From the shadows she emerges. The woman has blonde hair and a boyish face. Her eyes dart around wildly, her lips stained red from wine. She stumbles with each step as she slashes at the air.

“You cannot have her,” the woman says menacingly. “If you want her, take me first!”
Her gaze passes right over me, but she knows I am there—I don’t know how.

With a wild, desperate cry, she attacks the air, her movements erratic and uncontrolled; then, she stops abruptly and scans the room, her eyes wide with anger.

“Go back to Hades, and tell them,” she cries. “Tell them I want her back! I will come for her myself and you will face my wrath.”

I step back, but the floor creaks. She lunges, slashing wildly—missing by a hair.

My wrists vibrate, the signal clear: I’m being pulled back. No, I think. Not yet. But it’s too late—the process has started.

Two guards appear in the door, arms at the ready, clearly alerted by the noise. “Death has taken Hestia!” Tears streaming down her face. “And he lingers still.”

The trinkets on my wrists are spinning silently, faster and faster.

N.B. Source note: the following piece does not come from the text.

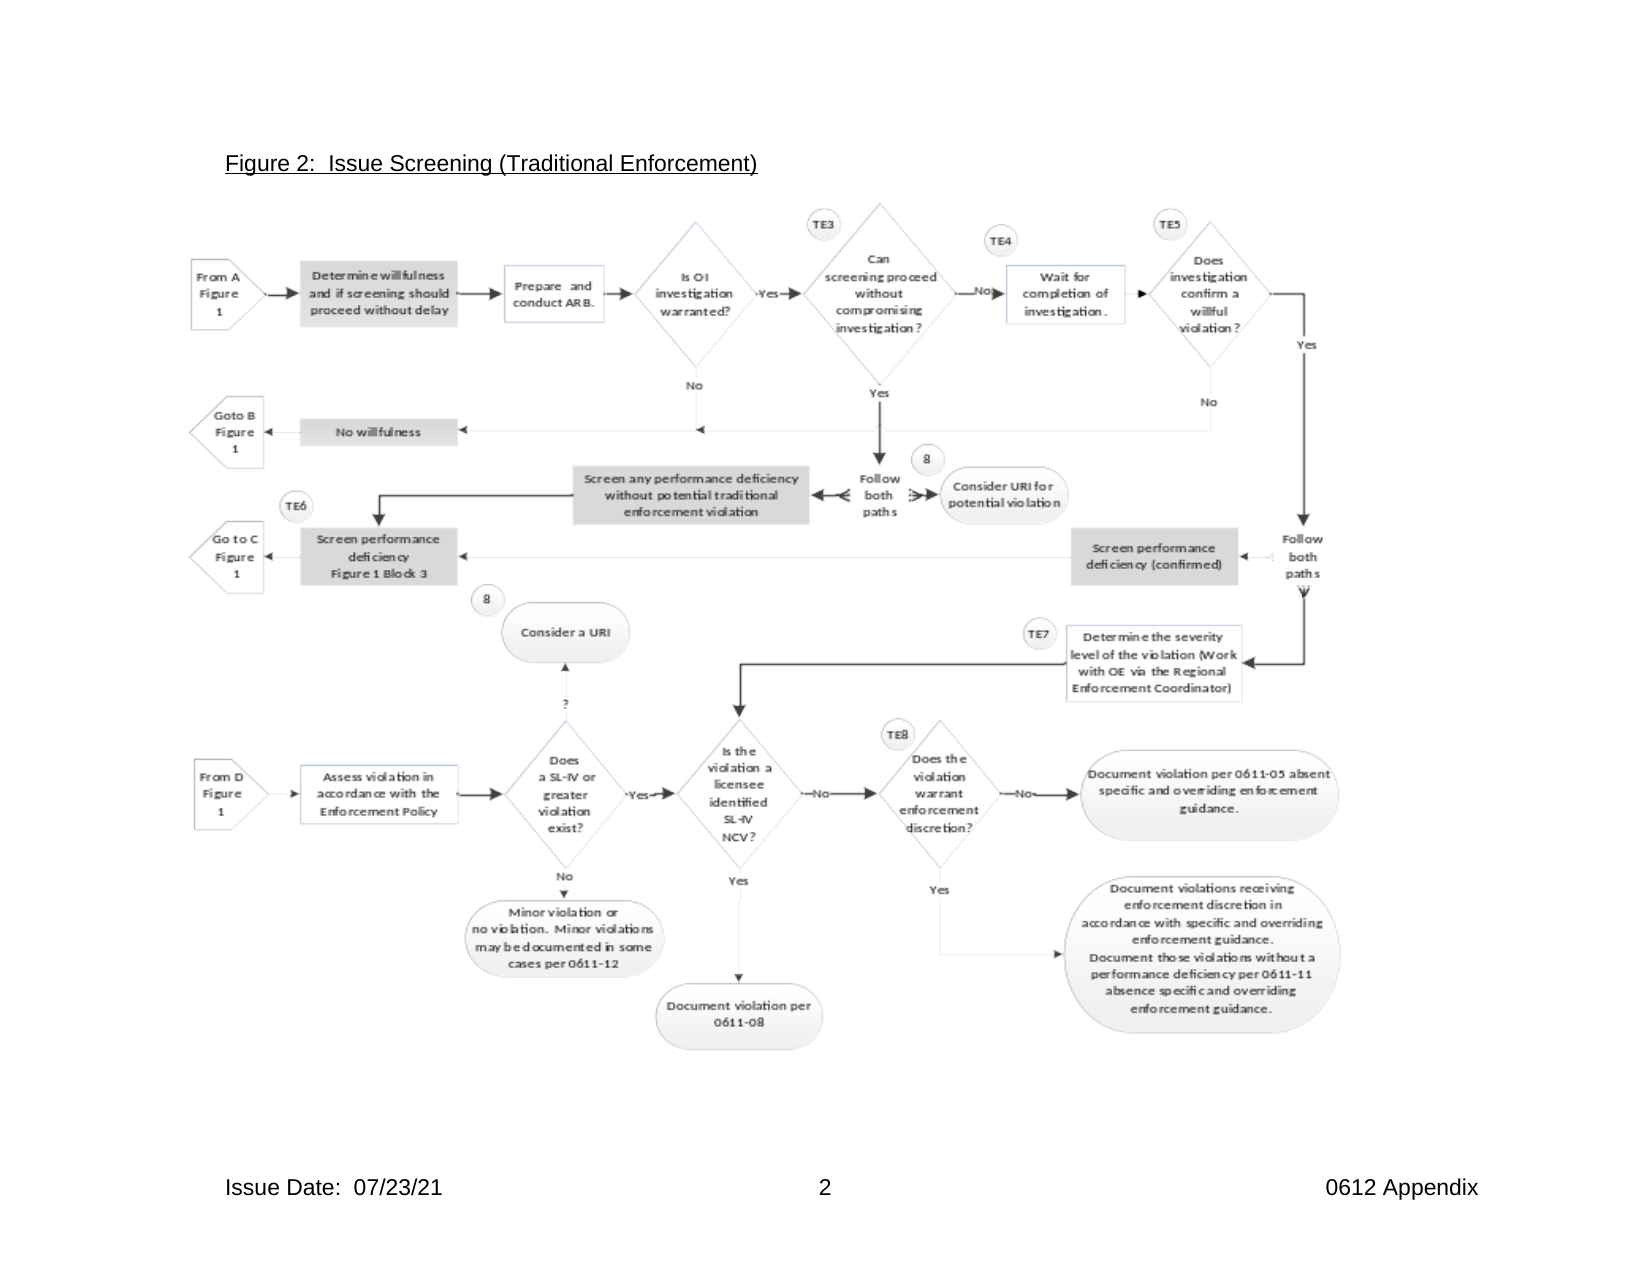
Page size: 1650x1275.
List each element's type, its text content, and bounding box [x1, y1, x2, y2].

text Figure 2: Issue Screening (Traditional Enforcement) [225, 150, 1500, 176]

“Queen Alexandria,” one guard says, and she flails the dagger at them.

Her grief is like a fire, consuming everything in its path. It’s a feeling no history book can capture, no record can do justice. This isn’t the Alexander I studied. This is something far more tragic and far more real.

The Queen’s eyes, wild with grief, dart between the guards and the lifeless body on the bed. 

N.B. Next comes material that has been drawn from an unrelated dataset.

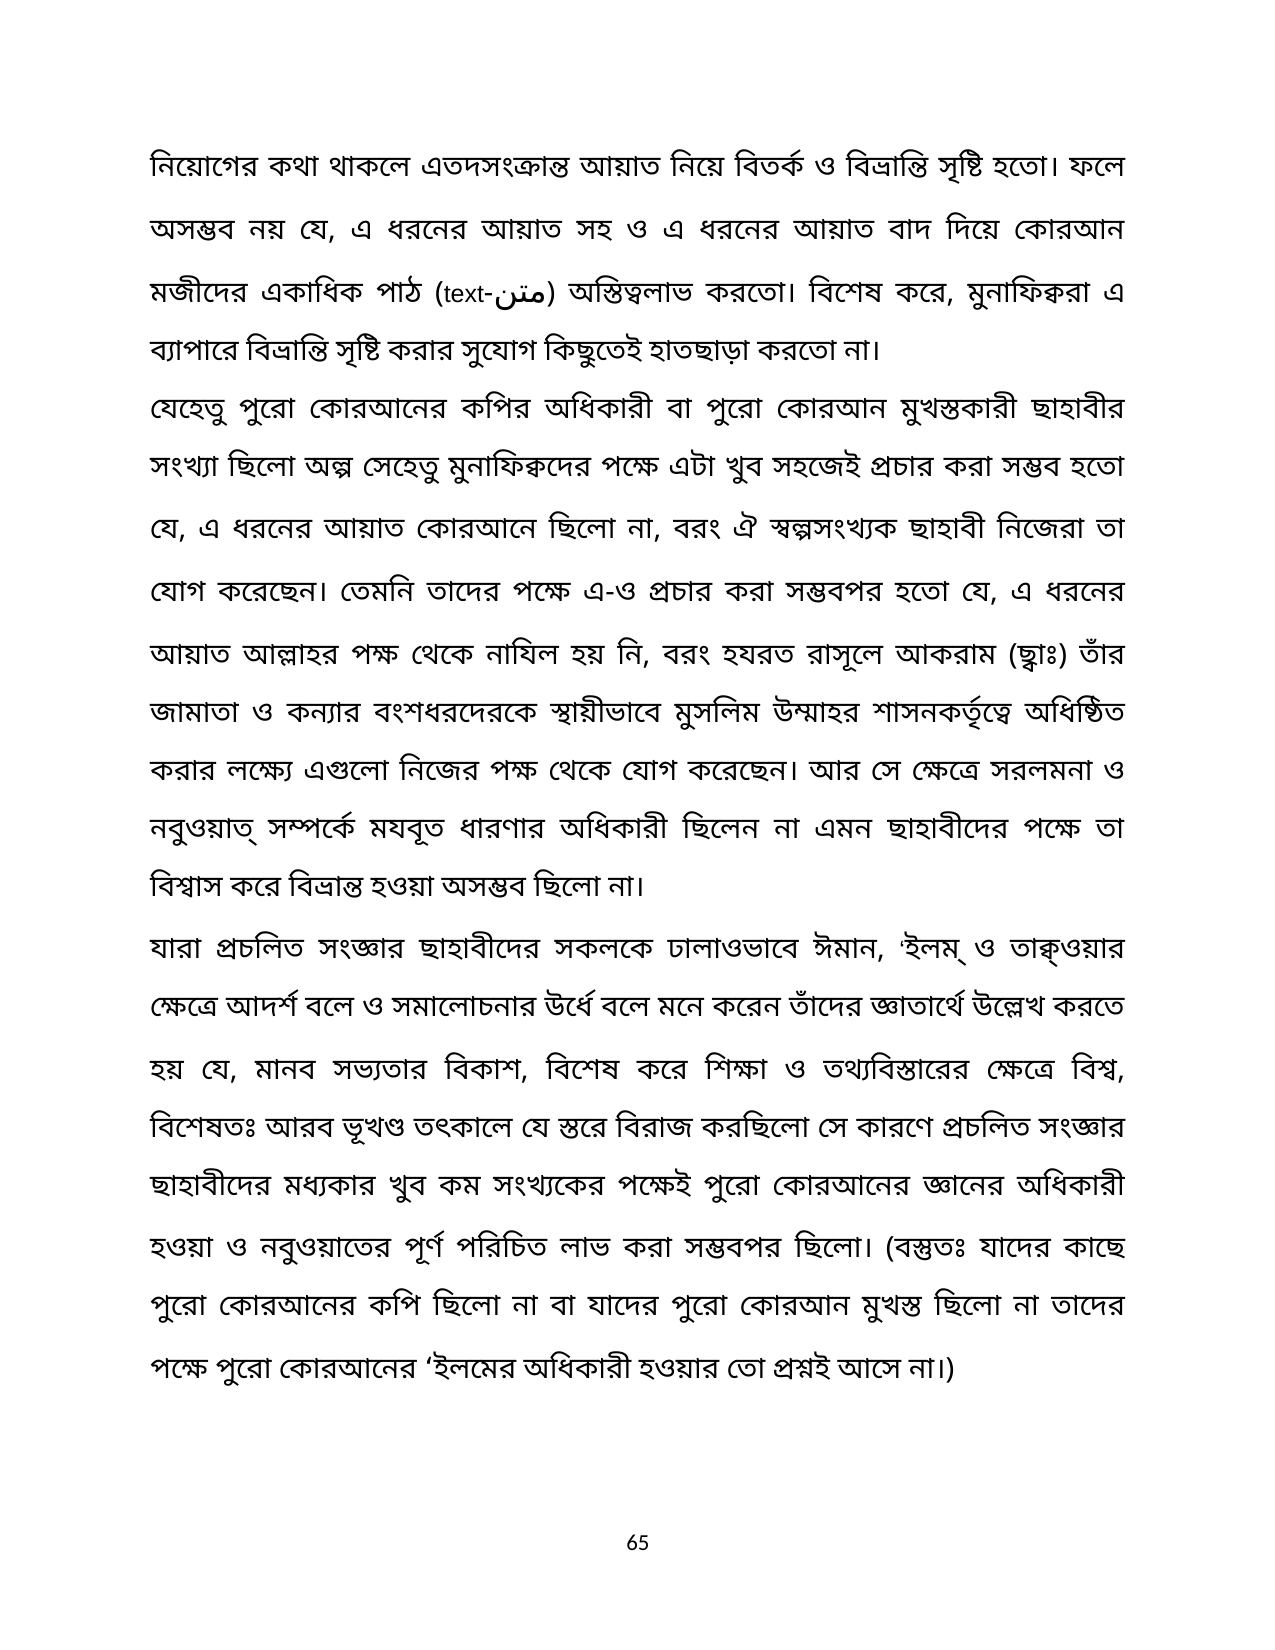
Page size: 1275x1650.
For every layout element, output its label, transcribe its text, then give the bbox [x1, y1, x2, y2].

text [150, 150, 1125, 372]
text যারা প্রচলিত সংজ্ঞার ছাহাবীদের সকলকে ঢালাওভাবে ঈমান, ‘ইলম্ ও তাক্ব্ওয়ার ক্ষেত্রে আদর্শ বলে ও সমালোচনার উর্ধে বলে মনে করেন তাঁদের জ্ঞাতার্থে উল্লেখ করতে হয় যে, মানব সভ্যতার বিকাশ, বিশেষ করে শিক্ষা ও তথ্যবিস্তারের ক্ষেত্রে বিশ্ব, বিশেষতঃ আরব ভূখণ্ড তৎকালে যে স্তরে বিরাজ করছিলো সে কারণে প্রচলিত সংজ্ঞার ছাহাবীদের মধ্যকার খুব কম সংখ্যকের পক্ষেই পুরো কোরআনের জ্ঞানের অধিকারী হওয়া ও নবুওয়াতের পূর্ণ পরিচিত লাভ করা সম্ভবপর ছিলো। (বস্তুতঃ যাদের কাছে পুরো কোরআনের কপি ছিলো না বা যাদের পুরো কোরআন মুখস্ত ছিলো না তাদের পক্ষে পুরো কোরআনের ‘ইলমের অধিকারী হওয়ার তো প্রশ্নই আসে না।) [150, 927, 1125, 1391]
text যেহেতু পুরো কোরআনের কপির অধিকারী বা পুরো কোরআন মুখস্তকারী ছাহাবীর সংখ্যা ছিলো অল্প সেহেতু মুনাফিক্বদের পক্ষে এটা খুব সহজেই প্রচার করা সম্ভব হতো যে, এ ধরনের আয়াত কোরআনে ছিলো না, বরং ঐ স্বল্পসংখ্যক ছাহাবী নিজেরা তা যোগ করেছেন। তেমনি তাদের পক্ষে এ-ও প্রচার করা সম্ভবপর হতো যে, এ ধরনের আয়াত আল্লাহর পক্ষ থেকে নাযিল হয় নি, বরং হযরত রাসূলে আকরাম (ছ্বাঃ) তাঁর জামাতা ও কন্যার বংশধরদেরকে স্থায়ীভাবে মুসলিম উম্মাহর শাসনকর্তৃত্বে অধিষ্ঠিত করার লক্ষ্যে এগুলো নিজের পক্ষ থেকে যোগ করেছেন। আর সে ক্ষেত্রে সরলমনা ও নবুওয়াত্ সম্পর্কে মযবূত ধারণার অধিকারী ছিলেন না এমন ছাহাবীদের পক্ষে তা বিশ্বাস করে বিভ্রান্ত হওয়া অসম্ভব ছিলো না। [150, 391, 1125, 908]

“She is my heart,” Alexandria whispers. “Without her, I cannot live.” A single, decisive thrust follows, and the guards’ cries echo as her body crumples.

The trinkets pull me back, the past dissolving into black. But Alexandria’s screams linger, a haunting refrain of love and loss. As the world rights itself around me, I stare at the trinkets on my wrists—knowing what the recordings will reveal.

The truth claws at me. If I report this, the myth unravels. Alexander the Great—man or woman—would never succumb to grief. They would wield it, forge it into action, and honor the loss by driving forward.

Footsteps approach. Soon, the eternal conqueror will be overshadowed by human weakness, their legend reduced to tragedy.

I press the trinket’s seal, erasing the recording. The world remembers what it needs—legends, not truths. This story belongs to the ghosts.

The Wyrd Curtain:
The past is a tapestry of truths and lies, woven so tightly that pulling one thread risks unraveling the whole. For those who witness history as ghosts, the burden of truth lingers, a weight that follows them long after the jump ends. Sometimes, preserving a legend is the only way to honor the truths it inspires.

 

 

Author’s Note:
This story has gotten some feedback I think necessary to address. Folks call it out for giving Alexander the “Disney” treatment, and gender swapping him. The truth of the idea for this story is actually far more casual than that. 

I was having a conversation with a friend about history. Long story short — talking about Alexander the great — he said, why the fuck would he name cities after a chick? Why wouldn’t he name them after himself? 

I was confused — yes; we were drinking — and tried to provide context. He wasn’t having it. He said — if you conquered cities, would you name them after yourself, or the girl version of your name? I didn’t have an answer. But the thought stuck with me. What if the many cities of Alexandria were named properly — meaning that Alexander the Great was Alexandria the Great, and history tweaked it the same way it tweaks other things. Anyway, that’s the origin of the idea. No intention to gender swap to pander. Unless Disney wants to buy this story, in which case, yes— hail the Maus mouse, buy my stuff. Kathleen Kennedy was a great choice to run Lucasfilm. I want to go to Disneyland.